Unlike conventional high quantum efficiency materials, the newly developed one, called “Hyperfluorescence” does not use rare metals, as announced by Nature magazine last week.

According to the project leader and professor at Kyushu, the material eliminates the need for phosphorescent materials. Being a fluorescent material it emits light only when excitors go through a spin, or singlet, state. In comparison, phosphorescent materials emit light in singlet as well as in the so-called triplet state. Because of this, it is known that the maximum quantum efficiency of the former is 25% and therefore not suitable to use for lightening, while the efficiency of the latter is 100%.

This is the main reason why phosphorescent materials are widely used in high quality OLED displays and lightening apparatuses.

The use of rare metals in these materials, however, makes them very expensive.

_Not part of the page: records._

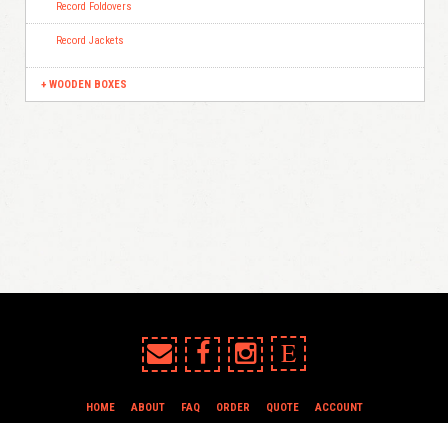
Record Foldovers
Record Jackets
WOODEN BOXES
E
HOME
ABOUT
FAQ
ORDER
QUOTE
ACCOUNT
TERMS & CONDITIONS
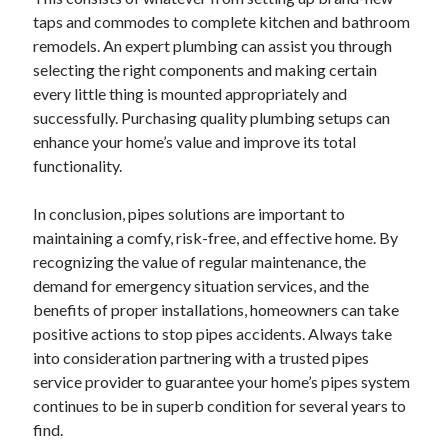
taps and commodes to complete kitchen and bathroom
remodels. An expert plumbing can assist you through
selecting the right components and making certain
every little thing is mounted appropriately and
successfully. Purchasing quality plumbing setups can
enhance your home’s value and improve its total
functionality.
In conclusion, pipes solutions are important to
maintaining a comfy, risk-free, and effective home. By
recognizing the value of regular maintenance, the
demand for emergency situation services, and the
benefits of proper installations, homeowners can take
positive actions to stop pipes accidents. Always take
into consideration partnering with a trusted pipes
service provider to guarantee your home’s pipes system
continues to be in superb condition for several years to
find.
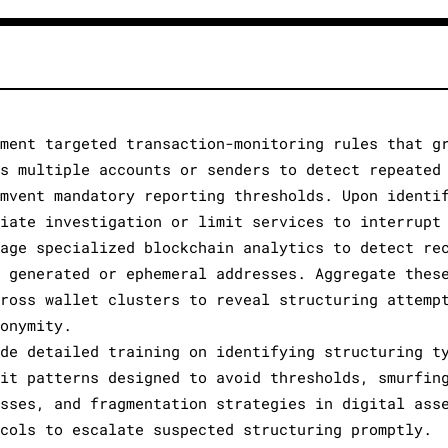
ement targeted transaction-monitoring rules that g
ss multiple accounts or senders to detect repeated
umvent mandatory reporting thresholds. Upon identi
diate investigation or limit services to interrupt
rage specialized blockchain analytics to detect re
y generated or ephemeral addresses. Aggregate thes
cross wallet clusters to reveal structuring attemp
donymity.
ide detailed training on identifying structuring t
sit patterns designed to avoid thresholds, smurfin
esses, and fragmentation strategies in digital ass
ocols to escalate suspected structuring promptly.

In addition, they are patented and therefore permission and fee are required prior to their use. And last but not least, blue light-emitting phosphorescent materials have a very short lifespan, making them unusable for practical purposes.

Adachi Lab of OPERA, however, made use of fluorescent materials that were previously found to have internal quantum efficiency higher than 25%. They established light emission principle called thermally activated delayed fluorescence (TDAF) and worked on designing a material to increase its luminous efficiency.

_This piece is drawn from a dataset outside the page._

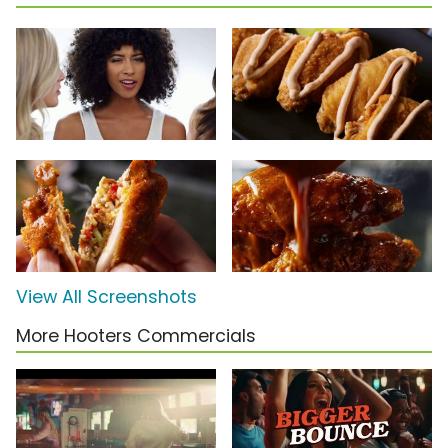
View All Screenshots
More Hooters Commercials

TADF emits light only at singlet state of the excitors, however the emitted heat excites the excitors in the triplet state, making them partly responsible for emitting light. Using this principle, the team of scientists managed to develop materials with more than 90% internal quantum efficiencies, consisting of five to nine benzene rings.

The team also designed a prototype of an OLED device and displays that use these low-molecular materials, with equal efficiency to any phosphorescent OLED device. The green light-emitting material performs best, however Adachi is certain they will soon be able to achieve maximum efficiency for any colour.